[Dataset excerpts]
┌────────

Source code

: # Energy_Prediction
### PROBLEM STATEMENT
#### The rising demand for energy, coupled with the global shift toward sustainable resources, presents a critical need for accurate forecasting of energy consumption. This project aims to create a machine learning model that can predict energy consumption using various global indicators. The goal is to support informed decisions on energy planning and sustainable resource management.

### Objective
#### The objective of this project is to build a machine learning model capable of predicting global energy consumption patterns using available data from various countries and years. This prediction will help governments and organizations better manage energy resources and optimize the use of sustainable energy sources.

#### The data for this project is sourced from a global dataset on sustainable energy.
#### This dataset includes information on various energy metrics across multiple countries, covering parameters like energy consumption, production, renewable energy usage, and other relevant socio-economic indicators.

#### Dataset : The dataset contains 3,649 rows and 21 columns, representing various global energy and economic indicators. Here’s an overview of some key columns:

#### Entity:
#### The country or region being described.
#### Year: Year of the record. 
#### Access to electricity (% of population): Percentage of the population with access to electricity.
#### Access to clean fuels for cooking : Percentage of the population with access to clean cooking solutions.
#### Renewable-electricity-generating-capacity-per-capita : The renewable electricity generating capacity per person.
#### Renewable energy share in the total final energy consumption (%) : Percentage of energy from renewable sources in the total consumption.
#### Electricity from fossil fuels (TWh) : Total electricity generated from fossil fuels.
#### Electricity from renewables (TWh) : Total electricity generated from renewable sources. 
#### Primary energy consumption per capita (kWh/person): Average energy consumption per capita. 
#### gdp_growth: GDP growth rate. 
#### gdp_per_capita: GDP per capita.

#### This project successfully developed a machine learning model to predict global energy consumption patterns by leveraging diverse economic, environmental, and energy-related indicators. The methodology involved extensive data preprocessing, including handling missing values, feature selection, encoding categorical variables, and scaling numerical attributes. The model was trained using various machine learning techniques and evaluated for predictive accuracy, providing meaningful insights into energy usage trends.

└────────
┌────────

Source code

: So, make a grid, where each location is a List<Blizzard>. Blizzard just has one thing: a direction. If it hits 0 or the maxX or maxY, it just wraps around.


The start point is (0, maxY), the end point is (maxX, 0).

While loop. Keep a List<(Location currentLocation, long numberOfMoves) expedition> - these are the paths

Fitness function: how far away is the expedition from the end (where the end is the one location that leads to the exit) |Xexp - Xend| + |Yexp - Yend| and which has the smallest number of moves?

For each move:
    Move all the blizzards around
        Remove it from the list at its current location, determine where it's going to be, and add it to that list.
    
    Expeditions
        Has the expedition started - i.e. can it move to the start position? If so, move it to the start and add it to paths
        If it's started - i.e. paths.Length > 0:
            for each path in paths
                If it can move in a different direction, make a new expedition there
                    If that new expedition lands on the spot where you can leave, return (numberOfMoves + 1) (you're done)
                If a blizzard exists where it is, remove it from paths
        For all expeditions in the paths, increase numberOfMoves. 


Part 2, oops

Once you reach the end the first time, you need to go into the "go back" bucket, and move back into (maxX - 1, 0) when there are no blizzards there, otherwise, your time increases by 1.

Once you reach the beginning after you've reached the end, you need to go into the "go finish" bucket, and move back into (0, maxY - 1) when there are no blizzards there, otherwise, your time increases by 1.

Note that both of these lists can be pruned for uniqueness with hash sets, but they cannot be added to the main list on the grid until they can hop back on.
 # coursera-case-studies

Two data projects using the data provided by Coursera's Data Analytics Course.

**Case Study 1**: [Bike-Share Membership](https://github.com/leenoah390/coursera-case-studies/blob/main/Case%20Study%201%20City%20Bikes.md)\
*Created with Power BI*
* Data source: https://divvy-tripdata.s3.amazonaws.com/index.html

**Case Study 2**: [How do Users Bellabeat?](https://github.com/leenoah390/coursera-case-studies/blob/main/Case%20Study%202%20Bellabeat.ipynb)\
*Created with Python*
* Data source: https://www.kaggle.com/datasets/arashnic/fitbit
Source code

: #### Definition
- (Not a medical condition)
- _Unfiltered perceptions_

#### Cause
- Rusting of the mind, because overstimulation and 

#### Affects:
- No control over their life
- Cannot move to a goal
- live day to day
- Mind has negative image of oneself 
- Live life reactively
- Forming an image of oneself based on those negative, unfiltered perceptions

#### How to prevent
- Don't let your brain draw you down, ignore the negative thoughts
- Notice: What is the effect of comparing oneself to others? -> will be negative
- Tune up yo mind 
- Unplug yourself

└────────
┌────────

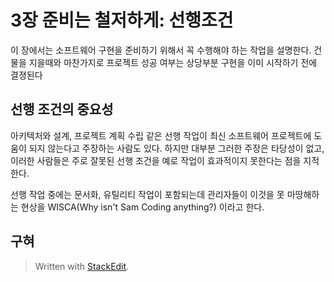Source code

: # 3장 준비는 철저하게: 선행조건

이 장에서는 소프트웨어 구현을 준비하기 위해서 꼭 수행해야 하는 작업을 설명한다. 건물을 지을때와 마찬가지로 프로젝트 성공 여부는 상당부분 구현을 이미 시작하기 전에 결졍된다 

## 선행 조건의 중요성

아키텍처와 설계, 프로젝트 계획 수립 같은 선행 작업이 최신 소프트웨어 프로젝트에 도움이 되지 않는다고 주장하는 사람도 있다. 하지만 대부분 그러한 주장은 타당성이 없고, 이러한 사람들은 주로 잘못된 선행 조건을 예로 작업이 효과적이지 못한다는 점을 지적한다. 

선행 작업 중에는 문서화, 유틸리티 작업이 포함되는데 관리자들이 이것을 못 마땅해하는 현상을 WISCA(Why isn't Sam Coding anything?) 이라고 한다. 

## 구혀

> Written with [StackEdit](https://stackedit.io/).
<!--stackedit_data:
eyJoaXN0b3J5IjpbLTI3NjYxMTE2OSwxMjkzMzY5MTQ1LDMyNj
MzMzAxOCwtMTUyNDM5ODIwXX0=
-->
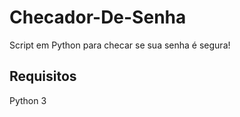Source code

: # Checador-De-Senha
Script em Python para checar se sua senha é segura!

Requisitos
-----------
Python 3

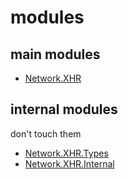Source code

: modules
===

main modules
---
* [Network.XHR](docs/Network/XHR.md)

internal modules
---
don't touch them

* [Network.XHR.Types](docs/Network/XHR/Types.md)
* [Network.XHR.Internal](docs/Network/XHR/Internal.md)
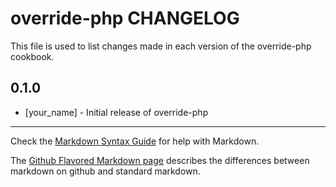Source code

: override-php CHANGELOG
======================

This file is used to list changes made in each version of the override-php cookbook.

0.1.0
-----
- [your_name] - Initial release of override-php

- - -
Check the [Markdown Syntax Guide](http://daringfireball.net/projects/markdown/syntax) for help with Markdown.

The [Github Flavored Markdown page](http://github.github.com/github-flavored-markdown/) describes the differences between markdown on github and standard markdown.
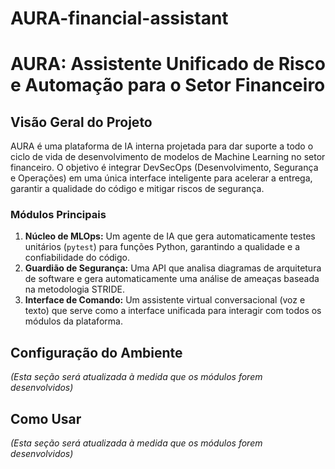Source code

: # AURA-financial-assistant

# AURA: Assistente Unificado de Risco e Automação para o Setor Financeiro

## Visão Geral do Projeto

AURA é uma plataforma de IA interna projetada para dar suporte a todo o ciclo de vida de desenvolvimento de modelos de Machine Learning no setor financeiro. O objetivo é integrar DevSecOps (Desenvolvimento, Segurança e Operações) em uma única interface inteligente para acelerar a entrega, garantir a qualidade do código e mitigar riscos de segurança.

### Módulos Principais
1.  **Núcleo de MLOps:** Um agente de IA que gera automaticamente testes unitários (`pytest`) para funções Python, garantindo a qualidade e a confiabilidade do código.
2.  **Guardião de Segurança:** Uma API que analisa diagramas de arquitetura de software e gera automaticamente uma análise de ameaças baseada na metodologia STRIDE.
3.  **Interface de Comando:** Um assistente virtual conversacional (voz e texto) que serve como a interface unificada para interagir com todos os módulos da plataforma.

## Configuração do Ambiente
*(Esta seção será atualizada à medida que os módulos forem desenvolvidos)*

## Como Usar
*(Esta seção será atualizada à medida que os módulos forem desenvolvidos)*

└────────

• **Task directions**:
Search the entries for the string "indicators" and copy each line where it occurs.

• **Written solution**:
#### The rising demand for energy, coupled with the global shift toward sustainable resources, presents a critical need for accurate forecasting of energy consumption. This project aims to create a machine learning model that can predict energy consumption using various global indicators. The goal is to support informed decisions on energy planning and sustainable resource management.
#### This dataset includes information on various energy metrics across multiple countries, covering parameters like energy consumption, production, renewable energy usage, and other relevant socio-economic indicators.
#### Dataset : The dataset contains 3,649 rows and 21 columns, representing various global energy and economic indicators. Here’s an overview of some key columns:
#### This project successfully developed a machine learning model to predict global energy consumption patterns by leveraging diverse economic, environmental, and energy-related indicators. The methodology involved extensive data preprocessing, including handling missing values, feature selection, encoding categorical variables, and scaling numerical attributes. The model was trained using various machine learning techniques and evaluated for predictive accuracy, providing meaningful insights into energy usage trends.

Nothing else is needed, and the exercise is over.